About this blog

This blog is all about fly fishing for native trout. On it I cover trip reports, fishing tactics, conservation, the latest news about native trout species and much more. This site provides a companion to my web page nativetroutflyfishing.com.


Wednesday, August 13, 2008

Back to the begining...

I ended up having a bit of free time today so of course fishing ended up working its way into my schedule. The day started out with a fruitless trip out to the Olympic Peninsula for chinook salmon and some retribution was needed. My thoughts immediately went to the local cutthroat pond. This place has special meaning for me, as it is where it all started. I learned how to fly fish here and gained a love for native trout species. All of the fish inhabiting this pond are native coastal cutthroat which generally hit flies with reckless abandon and fight like there is no tomorrow. What more can a fly fisherman ask for in a fish...

The local pond

The only problem with the pond during this time of the year is the excessive weed growth, which makes getting to and landing any fish no small task. However it also increases the productivity of the pond and when I got there, a decent damsel hatch was in progress and the fish were actively feed on the surface. I started out with a damsel dry and rose a fish on the first cast, but things slowed down after that. This led me to switch to a zug bug nymph and it was game on.

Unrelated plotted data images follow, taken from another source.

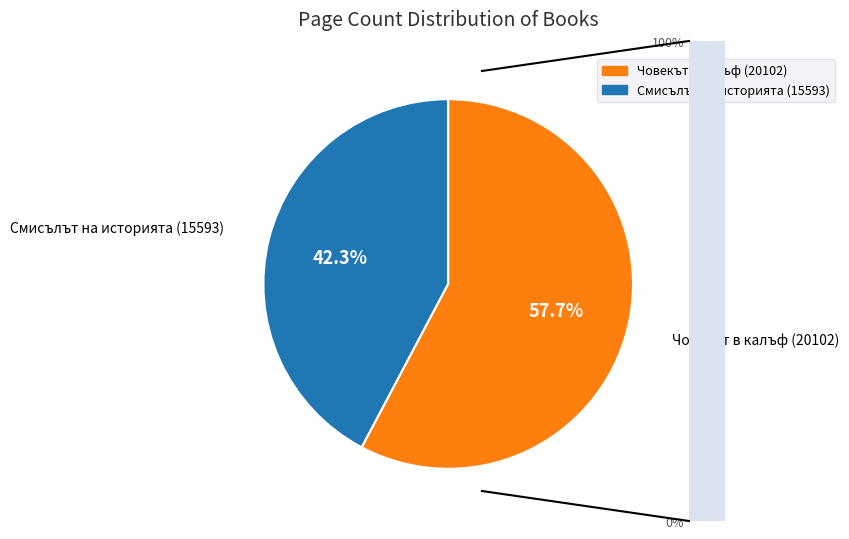

Is there any slice that represents more than half of the pie?

Yes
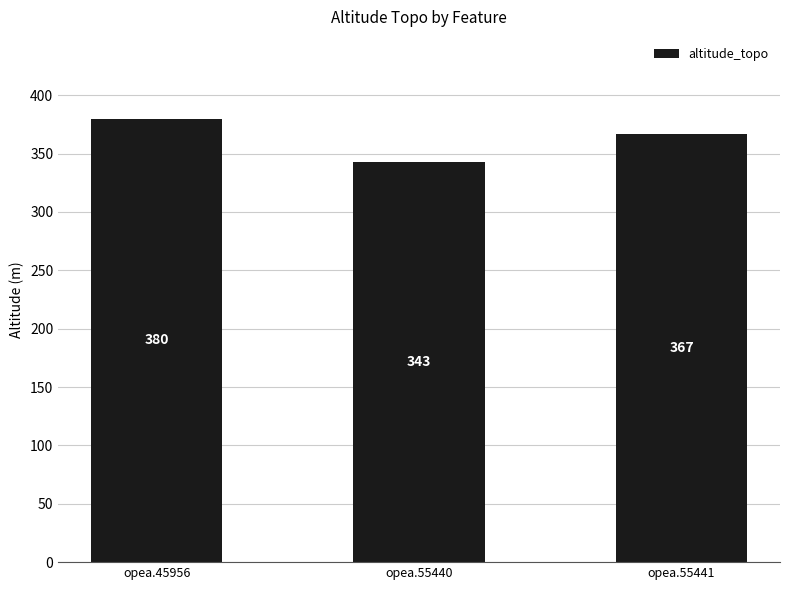

What is the change in value from opea.45956 to opea.55440?

-37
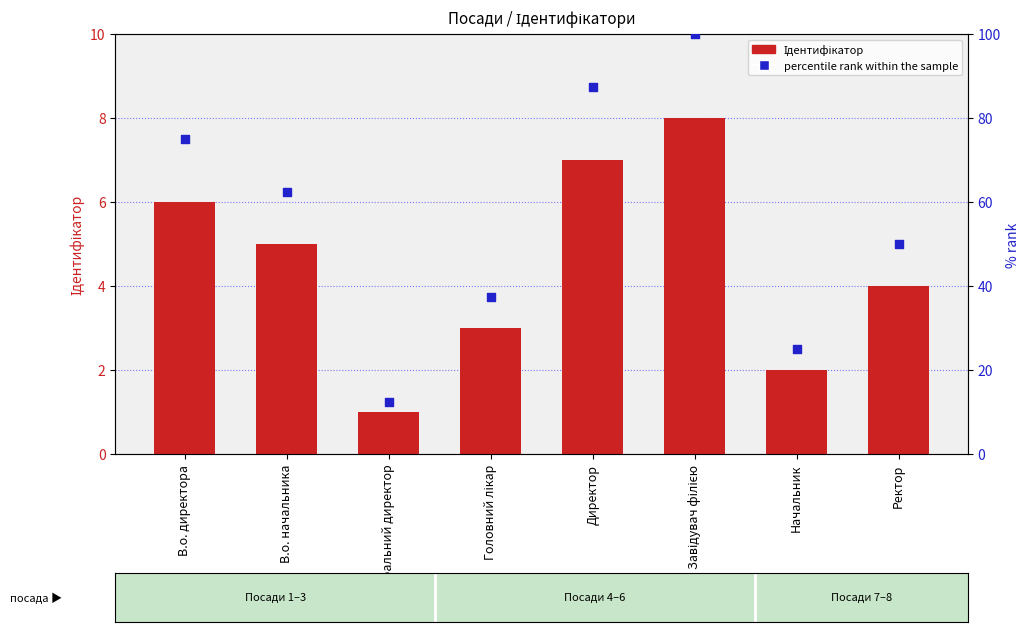

At which category is the sum across all series the highest?

Завідувач філією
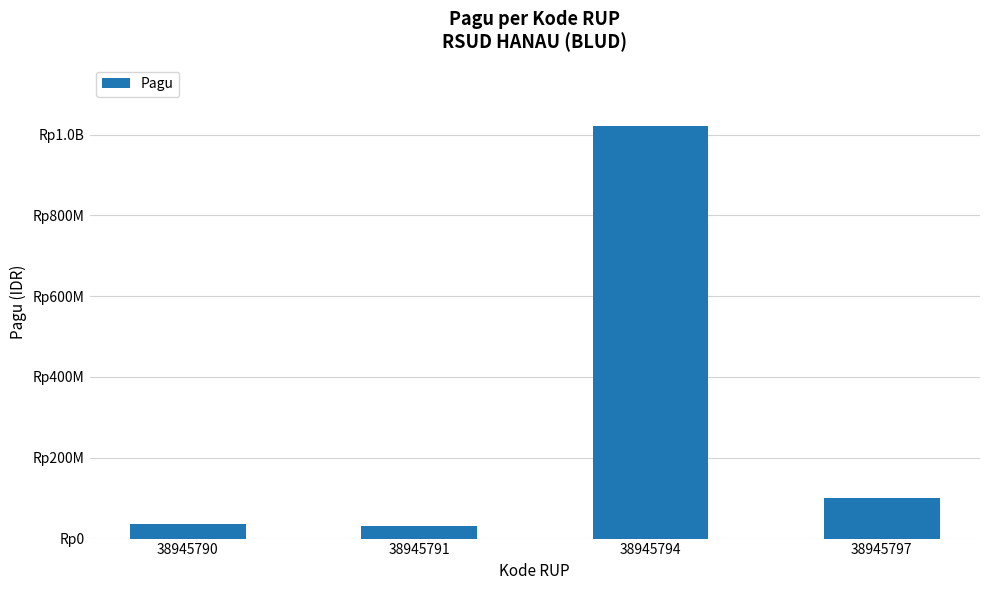

Are the bars horizontal?

No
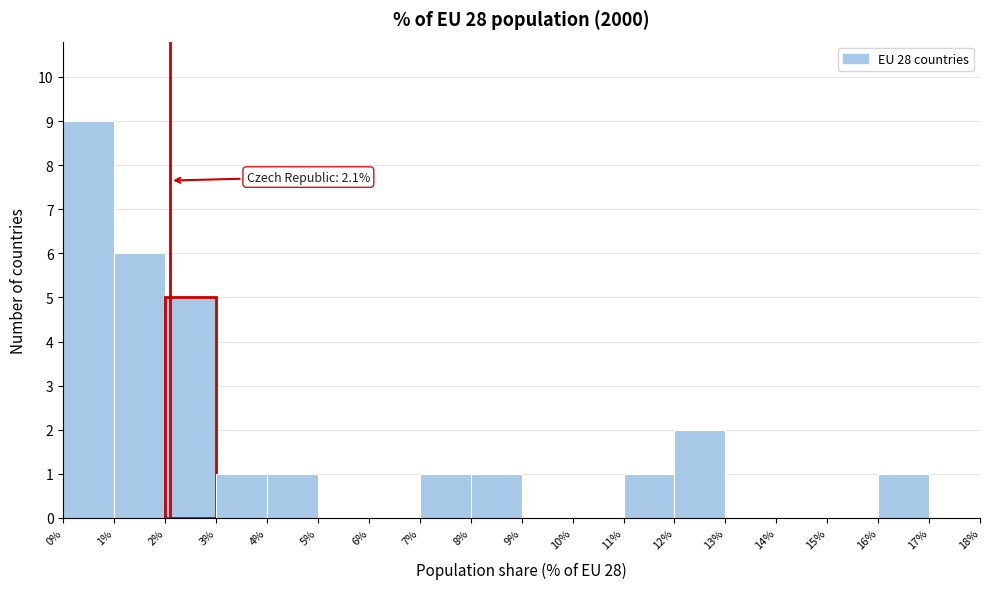

Which range on the x-axis has the tallest bar?

0% to 1%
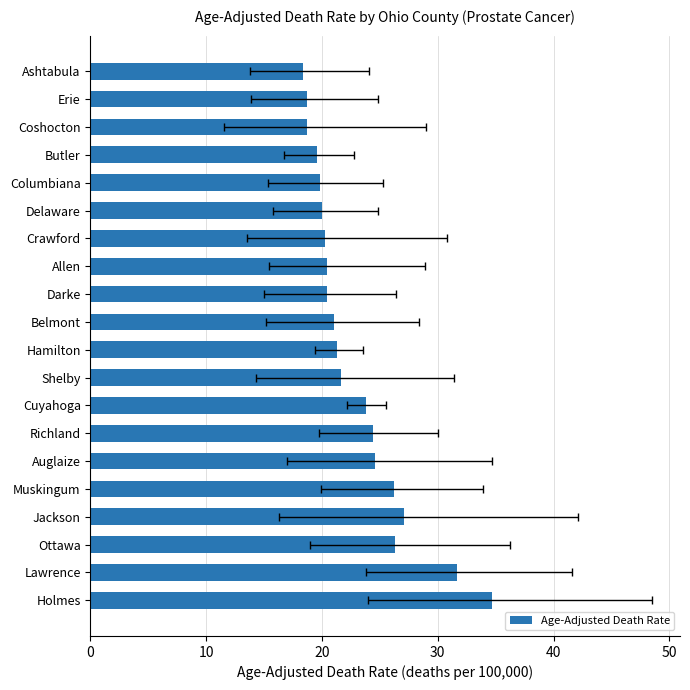

Reading left to right, transcribe all the data shown in this chart.

34.7	31.7	26.3	27.1	26.2	24.6	24.4	23.8	21.6	21.3	21.0	20.4	20.4	20.3	20.0	19.8	19.6	18.7	18.7	18.4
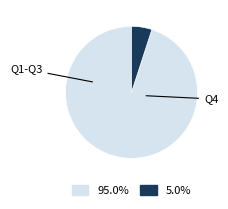

Does any single category account for the majority?

Yes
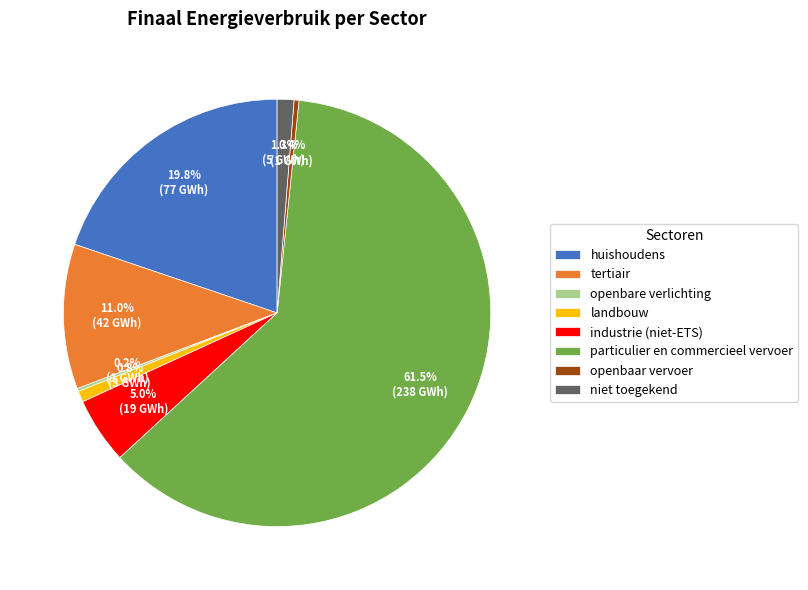

Is there any slice that represents more than half of the pie?

Yes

My first cutthroat of the day

The cutthroat appeared to be averaging about 8-10" this year and while the hatch was in progress it was some fast fishing with hits on most every cast. However the ratio of fish caught to lost due to the weeds was extremely high with about 2/3 fish shaking loose.

Another coastal cutthroat

I still managed to get about 10 cutthroat in a couple of hours of fishing including a couple 12" or better making for some fun on a a 2wt.